Your instructions ->
Only the lines from the one with "其实，关于这个话题，林云在很多原创文章中都讲过。之" onward are wanted, through the last line of the entries, set down exactly.

[[ Records to process open ]]

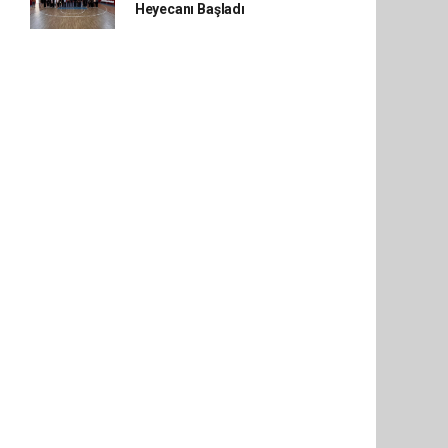
Heyecanı Başladı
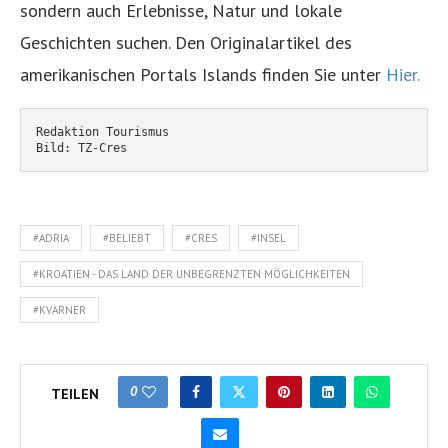
sondern auch Erlebnisse, Natur und lokale
Geschichten suchen. Den Originalartikel des
amerikanischen Portals Islands finden Sie unter
Hier.
Redaktion Tourismus
Bild: TZ-Cres
#ADRIA
#BELIEBT
#CRES
#INSEL
#KROATIEN - DAS LAND DER UNBEGRENZTEN MÖGLICHKEITEN
#KVARNER
0
TEILEN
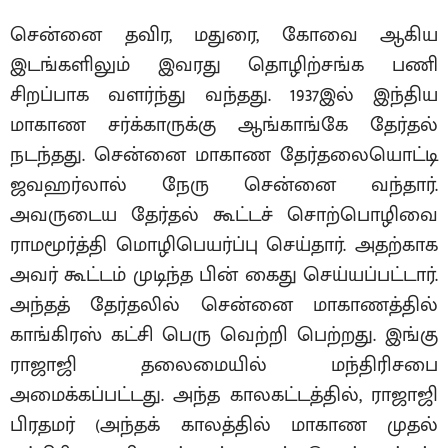
சென்னை தவிர, மதுரை, கோவை ஆகிய
இடங்களிலும் இவரது தொழிற்சங்க பணி
சிறப்பாக வளர்ந்து வந்தது. 1937இல் இந்திய
மாகாண சர்க்காருக்கு ஆங்காங்கே தேர்தல்
நடந்தது. சென்னை மாகாண தேர்தலையொட்டி
ஜவஹர்லால் நேரு சென்னை வந்தார்.
அவருடைய தேர்தல் கூட்டச் சொற்பொழிவை
ராமமூர்த்தி மொழிபெயர்ப்பு செய்தார். அதற்காக
அவர் கூட்டம் முடிந்த பின் கைது செய்யப்பட்டார்.
அந்தத் தேர்தலில் சென்னை மாகாணத்தில்
காங்கிரஸ் கட்சி பெரு வெற்றி பெற்றது. இங்கு
ராஜாஜி தலைமையில் மந்திரிசபை
அமைக்கப்பட்டது. அந்த காலகட்டத்தில், ராஜாஜி
பிரதமர் (அந்தக் காலத்தில் மாகாண முதல்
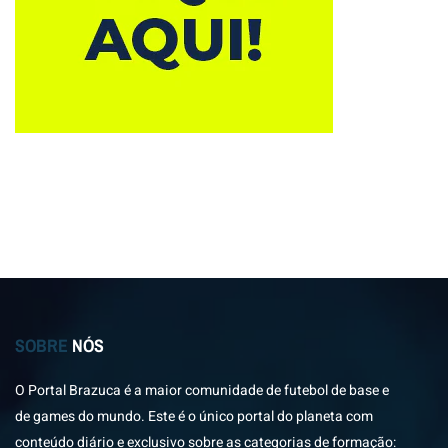
SOBRE
NÓS
O Portal Brazuca é a maior comunidade de futebol de base e
de games do mundo. Este é o único portal do planeta com
conteúdo diário e exclusivo sobre as categorias de formação:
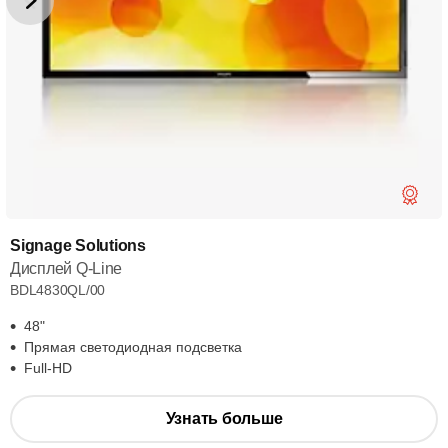
Signage Solutions
Дисплей Q-Line
BDL4830QL/00
48"
Прямая светодиодная подсветка
Full-HD
Узнать больше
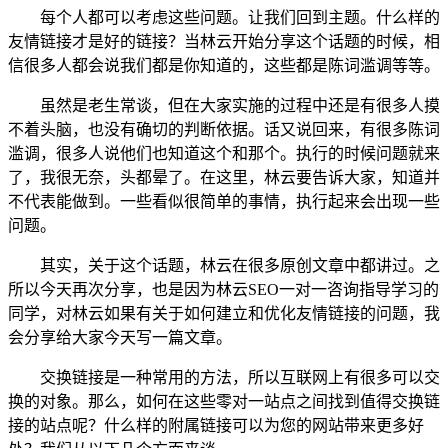
每个人都可以考虑这些问题。让我们回到主题。什么样的
友情链接才是好的链接？当林云开始分享这个话题的时候，相
信很多人都会说我们都是你知道的，这些都是陈词滥调等等。
虽然是老生常谈，但在大家实施的过程中还是有很多人摸
不着头脑，也没有确切的判断依据。话又说回来，有很多陈词
滥调，很多人说他们也知道这个和那个。执行的时候问题就来
了，我很无奈，头都晕了。在这里，林云要告诉大家，知道并
不代表能做到。一些看似很简单的事情，执行起来会出现一些
问题。
其实，关于这个话题，林云在很多原创文章中都讲过。之
所以今天再次分享，也是因为林云SEO一对一咨询指导学习的
同学，对林云如果有关于如何建立和优化友情链接的问题，我
会分享给大家今天写一篇文章。
交换链接是一种常用的方法，所以互联网上有很多可以交
换的对象。那么，如何在这些零对一站点之间找到值得交换链
接的站点呢？什么样的附属链接可以为您的网站带来更多好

[[ Records to process closed ]]

Task solution ->
其实，关于这个话题，林云在很多原创文章中都讲过。之
所以今天再次分享，也是因为林云SEO一对一咨询指导学习的
同学，对林云如果有关于如何建立和优化友情链接的问题，我
会分享给大家今天写一篇文章。
交换链接是一种常用的方法，所以互联网上有很多可以交
换的对象。那么，如何在这些零对一站点之间找到值得交换链
接的站点呢？什么样的附属链接可以为您的网站带来更多好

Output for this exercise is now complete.